:: Given request ::
Edit everything from the line containing "genus: Anamirta" down to the line containing "collector number: 320" by swapping "collectors" for "collected by" and leaving the rest as is. Give back only those lines.

[Data items]
>> start

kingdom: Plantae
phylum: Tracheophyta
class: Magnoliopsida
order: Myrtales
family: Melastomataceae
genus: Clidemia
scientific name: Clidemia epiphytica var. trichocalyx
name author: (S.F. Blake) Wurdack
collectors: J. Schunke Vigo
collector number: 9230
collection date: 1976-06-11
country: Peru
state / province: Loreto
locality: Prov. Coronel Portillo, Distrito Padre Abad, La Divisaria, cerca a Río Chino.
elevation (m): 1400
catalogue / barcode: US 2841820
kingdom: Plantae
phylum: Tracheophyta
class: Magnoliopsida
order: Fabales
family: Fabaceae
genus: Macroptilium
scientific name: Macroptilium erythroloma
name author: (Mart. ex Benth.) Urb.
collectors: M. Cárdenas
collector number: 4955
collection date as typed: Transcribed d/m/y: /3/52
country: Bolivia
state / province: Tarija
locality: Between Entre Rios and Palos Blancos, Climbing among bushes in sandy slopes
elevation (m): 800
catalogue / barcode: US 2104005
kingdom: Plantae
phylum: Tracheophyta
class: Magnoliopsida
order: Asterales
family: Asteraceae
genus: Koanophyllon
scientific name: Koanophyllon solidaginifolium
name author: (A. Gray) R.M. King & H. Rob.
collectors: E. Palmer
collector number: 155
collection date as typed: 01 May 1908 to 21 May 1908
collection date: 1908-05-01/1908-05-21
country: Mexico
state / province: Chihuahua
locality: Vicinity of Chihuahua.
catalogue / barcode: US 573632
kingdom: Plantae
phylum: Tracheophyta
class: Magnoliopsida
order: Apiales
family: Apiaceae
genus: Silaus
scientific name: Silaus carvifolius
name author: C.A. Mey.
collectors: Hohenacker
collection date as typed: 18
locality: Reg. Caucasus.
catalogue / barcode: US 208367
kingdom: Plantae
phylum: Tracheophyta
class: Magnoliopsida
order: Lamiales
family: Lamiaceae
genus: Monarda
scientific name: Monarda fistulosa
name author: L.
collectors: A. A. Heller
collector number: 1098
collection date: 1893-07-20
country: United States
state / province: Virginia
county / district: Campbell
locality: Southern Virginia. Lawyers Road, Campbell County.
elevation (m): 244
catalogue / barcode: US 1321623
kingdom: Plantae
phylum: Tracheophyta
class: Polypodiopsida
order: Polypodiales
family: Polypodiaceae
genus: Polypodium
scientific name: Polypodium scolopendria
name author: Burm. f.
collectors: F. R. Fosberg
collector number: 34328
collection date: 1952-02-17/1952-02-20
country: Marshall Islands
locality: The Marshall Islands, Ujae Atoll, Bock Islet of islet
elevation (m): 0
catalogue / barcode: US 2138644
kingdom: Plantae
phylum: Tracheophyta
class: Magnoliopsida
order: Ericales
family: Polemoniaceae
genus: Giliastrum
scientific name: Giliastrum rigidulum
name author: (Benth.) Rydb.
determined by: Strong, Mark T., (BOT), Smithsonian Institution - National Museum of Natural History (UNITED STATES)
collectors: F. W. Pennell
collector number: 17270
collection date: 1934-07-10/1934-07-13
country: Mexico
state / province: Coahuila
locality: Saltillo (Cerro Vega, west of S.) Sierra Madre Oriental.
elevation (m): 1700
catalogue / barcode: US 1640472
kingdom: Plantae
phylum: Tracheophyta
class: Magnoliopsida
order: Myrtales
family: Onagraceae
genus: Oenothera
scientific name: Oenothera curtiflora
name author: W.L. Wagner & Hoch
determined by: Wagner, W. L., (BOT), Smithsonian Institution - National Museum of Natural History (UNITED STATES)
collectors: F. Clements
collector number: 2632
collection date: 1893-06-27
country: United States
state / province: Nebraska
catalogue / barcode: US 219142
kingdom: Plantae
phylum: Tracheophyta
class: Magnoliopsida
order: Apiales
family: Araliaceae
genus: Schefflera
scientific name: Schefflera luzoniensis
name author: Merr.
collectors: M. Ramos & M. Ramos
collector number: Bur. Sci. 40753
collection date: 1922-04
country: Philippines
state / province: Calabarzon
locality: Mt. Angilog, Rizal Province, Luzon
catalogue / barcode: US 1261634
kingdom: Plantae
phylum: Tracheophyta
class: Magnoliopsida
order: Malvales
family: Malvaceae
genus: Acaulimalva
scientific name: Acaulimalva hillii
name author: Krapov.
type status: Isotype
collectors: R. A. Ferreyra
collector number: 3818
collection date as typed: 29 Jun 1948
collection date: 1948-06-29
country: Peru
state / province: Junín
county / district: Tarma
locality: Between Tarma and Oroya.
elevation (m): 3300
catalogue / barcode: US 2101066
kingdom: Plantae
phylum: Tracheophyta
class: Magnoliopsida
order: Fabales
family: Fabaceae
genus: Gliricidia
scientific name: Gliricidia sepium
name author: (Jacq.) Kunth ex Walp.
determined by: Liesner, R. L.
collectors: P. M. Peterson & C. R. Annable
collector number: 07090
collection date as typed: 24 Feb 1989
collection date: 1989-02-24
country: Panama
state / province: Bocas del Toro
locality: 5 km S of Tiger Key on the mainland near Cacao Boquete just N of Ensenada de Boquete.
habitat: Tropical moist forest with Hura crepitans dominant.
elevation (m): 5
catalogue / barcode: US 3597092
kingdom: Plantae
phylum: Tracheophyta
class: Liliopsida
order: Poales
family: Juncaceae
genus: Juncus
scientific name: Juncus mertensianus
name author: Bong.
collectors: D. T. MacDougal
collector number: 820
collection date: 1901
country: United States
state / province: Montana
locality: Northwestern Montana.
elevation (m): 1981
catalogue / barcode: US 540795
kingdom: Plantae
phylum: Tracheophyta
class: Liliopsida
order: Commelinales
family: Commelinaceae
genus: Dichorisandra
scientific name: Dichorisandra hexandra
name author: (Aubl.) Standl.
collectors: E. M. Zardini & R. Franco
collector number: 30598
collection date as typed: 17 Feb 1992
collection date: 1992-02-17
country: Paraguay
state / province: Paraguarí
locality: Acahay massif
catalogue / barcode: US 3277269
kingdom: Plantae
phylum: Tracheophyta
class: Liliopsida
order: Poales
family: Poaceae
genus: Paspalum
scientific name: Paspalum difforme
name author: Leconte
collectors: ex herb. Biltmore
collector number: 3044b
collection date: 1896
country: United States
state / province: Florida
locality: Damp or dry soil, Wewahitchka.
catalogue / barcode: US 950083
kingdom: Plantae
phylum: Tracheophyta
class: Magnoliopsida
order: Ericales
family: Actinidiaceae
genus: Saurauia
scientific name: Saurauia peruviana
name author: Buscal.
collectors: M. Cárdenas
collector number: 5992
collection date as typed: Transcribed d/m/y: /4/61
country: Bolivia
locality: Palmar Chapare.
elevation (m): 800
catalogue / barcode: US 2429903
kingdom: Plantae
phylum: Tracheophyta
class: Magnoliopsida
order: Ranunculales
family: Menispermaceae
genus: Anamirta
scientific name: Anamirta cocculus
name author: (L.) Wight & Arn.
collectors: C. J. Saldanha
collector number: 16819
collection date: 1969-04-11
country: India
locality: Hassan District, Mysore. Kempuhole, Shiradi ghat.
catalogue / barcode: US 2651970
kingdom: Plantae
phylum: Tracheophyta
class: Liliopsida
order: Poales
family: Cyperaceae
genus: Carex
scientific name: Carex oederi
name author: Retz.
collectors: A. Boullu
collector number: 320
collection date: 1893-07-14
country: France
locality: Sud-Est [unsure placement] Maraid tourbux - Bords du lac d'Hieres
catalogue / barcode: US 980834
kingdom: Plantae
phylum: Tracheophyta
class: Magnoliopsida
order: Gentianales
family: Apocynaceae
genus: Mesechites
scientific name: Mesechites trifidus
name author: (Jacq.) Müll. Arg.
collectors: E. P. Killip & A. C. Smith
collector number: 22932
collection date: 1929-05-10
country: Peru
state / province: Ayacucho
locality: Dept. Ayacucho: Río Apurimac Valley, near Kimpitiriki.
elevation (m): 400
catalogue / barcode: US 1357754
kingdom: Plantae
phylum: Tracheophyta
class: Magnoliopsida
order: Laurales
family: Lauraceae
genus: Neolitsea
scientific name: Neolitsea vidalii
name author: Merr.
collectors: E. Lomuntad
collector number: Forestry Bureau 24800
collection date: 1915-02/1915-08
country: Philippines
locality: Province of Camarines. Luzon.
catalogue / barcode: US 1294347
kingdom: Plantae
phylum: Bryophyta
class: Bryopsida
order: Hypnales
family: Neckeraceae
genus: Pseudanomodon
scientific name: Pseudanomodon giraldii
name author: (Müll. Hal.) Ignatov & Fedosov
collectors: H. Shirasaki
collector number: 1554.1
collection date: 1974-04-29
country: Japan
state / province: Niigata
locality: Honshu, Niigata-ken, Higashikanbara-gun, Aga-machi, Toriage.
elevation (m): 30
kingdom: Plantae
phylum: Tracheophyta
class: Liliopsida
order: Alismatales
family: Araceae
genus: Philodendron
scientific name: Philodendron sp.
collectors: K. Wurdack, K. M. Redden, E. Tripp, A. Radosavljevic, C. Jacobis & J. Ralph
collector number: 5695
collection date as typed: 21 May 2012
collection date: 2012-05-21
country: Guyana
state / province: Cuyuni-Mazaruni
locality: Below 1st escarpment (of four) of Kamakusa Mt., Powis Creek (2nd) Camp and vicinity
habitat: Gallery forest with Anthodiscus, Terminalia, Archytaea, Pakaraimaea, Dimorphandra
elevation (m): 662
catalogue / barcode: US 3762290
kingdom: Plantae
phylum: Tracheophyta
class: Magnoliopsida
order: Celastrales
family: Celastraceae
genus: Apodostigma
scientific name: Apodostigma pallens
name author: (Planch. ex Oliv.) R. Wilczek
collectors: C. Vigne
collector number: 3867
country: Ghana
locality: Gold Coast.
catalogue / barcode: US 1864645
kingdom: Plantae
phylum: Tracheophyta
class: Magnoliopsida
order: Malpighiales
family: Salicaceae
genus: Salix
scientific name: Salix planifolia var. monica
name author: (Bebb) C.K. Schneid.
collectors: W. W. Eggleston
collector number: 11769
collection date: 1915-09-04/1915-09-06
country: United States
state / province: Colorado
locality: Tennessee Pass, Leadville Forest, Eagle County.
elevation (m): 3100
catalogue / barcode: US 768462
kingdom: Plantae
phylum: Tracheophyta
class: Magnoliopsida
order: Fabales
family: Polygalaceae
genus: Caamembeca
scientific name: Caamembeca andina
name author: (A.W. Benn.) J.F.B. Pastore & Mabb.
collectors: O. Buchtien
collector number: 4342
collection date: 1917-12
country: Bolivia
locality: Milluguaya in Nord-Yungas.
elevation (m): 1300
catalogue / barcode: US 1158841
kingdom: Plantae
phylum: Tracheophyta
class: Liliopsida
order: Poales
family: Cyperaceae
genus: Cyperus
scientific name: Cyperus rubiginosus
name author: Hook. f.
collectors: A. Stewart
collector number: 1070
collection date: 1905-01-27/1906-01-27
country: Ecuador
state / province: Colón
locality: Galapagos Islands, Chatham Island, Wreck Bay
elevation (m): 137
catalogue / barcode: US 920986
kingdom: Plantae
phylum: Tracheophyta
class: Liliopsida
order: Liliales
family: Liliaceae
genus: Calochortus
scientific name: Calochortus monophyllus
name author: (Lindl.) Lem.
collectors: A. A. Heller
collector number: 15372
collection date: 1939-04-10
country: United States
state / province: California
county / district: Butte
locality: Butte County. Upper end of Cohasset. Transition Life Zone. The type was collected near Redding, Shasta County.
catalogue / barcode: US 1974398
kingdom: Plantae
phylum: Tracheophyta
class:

>> end

:: Solved exercise ::
genus: Anamirta
scientific name: Anamirta cocculus
name author: (L.) Wight & Arn.
collected by: C. J. Saldanha
collector number: 16819
collection date: 1969-04-11
country: India
locality: Hassan District, Mysore. Kempuhole, Shiradi ghat.
catalogue / barcode: US 2651970
kingdom: Plantae
phylum: Tracheophyta
class: Liliopsida
order: Poales
family: Cyperaceae
genus: Carex
scientific name: Carex oederi
name author: Retz.
collected by: A. Boullu
collector number: 320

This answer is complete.